=== Task to complete ===
Count the lines in the data below that contain the string "Manuel", and reply with the number alone.

=== Recorded data ===
* * * * *

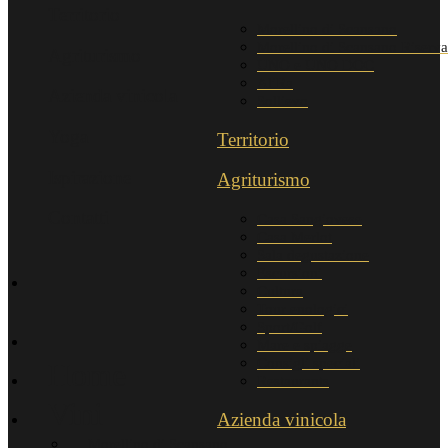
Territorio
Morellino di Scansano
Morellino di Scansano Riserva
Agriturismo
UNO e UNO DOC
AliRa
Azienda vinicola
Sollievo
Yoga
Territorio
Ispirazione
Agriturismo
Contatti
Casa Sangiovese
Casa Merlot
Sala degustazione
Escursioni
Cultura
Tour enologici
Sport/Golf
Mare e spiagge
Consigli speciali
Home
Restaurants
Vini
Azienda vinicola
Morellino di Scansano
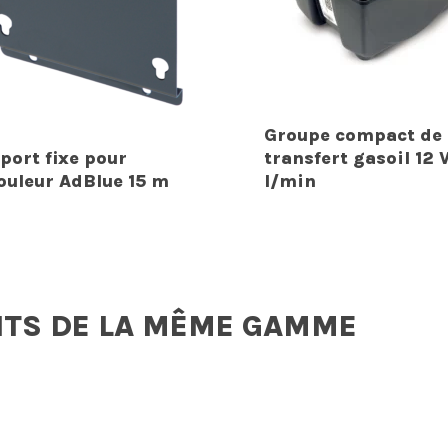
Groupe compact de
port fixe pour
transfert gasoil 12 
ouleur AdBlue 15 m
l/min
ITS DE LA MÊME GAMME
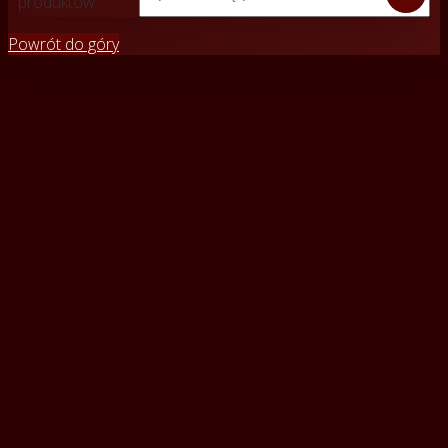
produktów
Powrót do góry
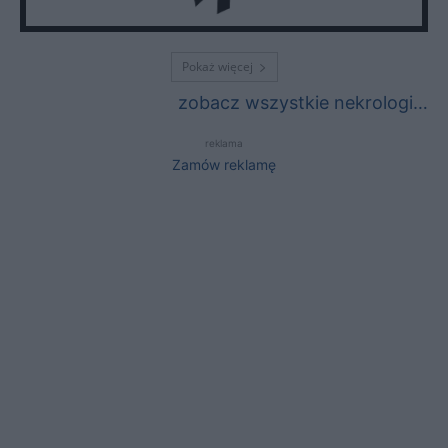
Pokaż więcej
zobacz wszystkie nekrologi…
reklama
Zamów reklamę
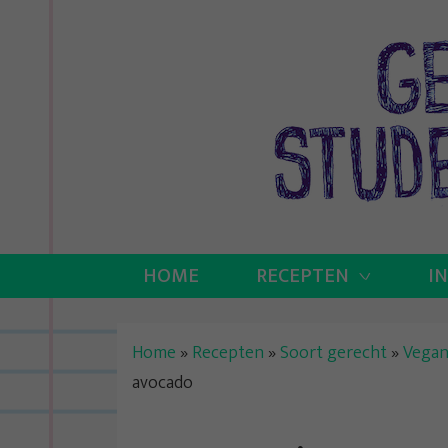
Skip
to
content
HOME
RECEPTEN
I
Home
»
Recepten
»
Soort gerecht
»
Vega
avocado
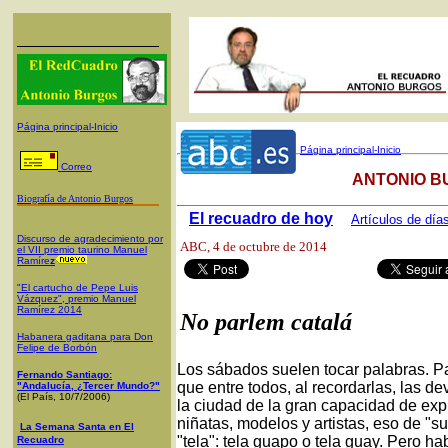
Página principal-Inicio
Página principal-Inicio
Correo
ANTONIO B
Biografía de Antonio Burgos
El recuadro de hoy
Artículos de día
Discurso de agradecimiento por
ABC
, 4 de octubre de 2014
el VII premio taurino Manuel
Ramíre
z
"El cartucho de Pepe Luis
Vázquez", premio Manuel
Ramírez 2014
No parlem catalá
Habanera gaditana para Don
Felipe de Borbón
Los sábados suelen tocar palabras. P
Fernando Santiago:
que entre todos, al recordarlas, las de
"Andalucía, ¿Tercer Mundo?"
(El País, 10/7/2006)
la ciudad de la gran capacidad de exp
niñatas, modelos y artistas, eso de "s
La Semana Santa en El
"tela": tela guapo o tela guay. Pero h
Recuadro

* * * * *

=== Result of the exercise ===
2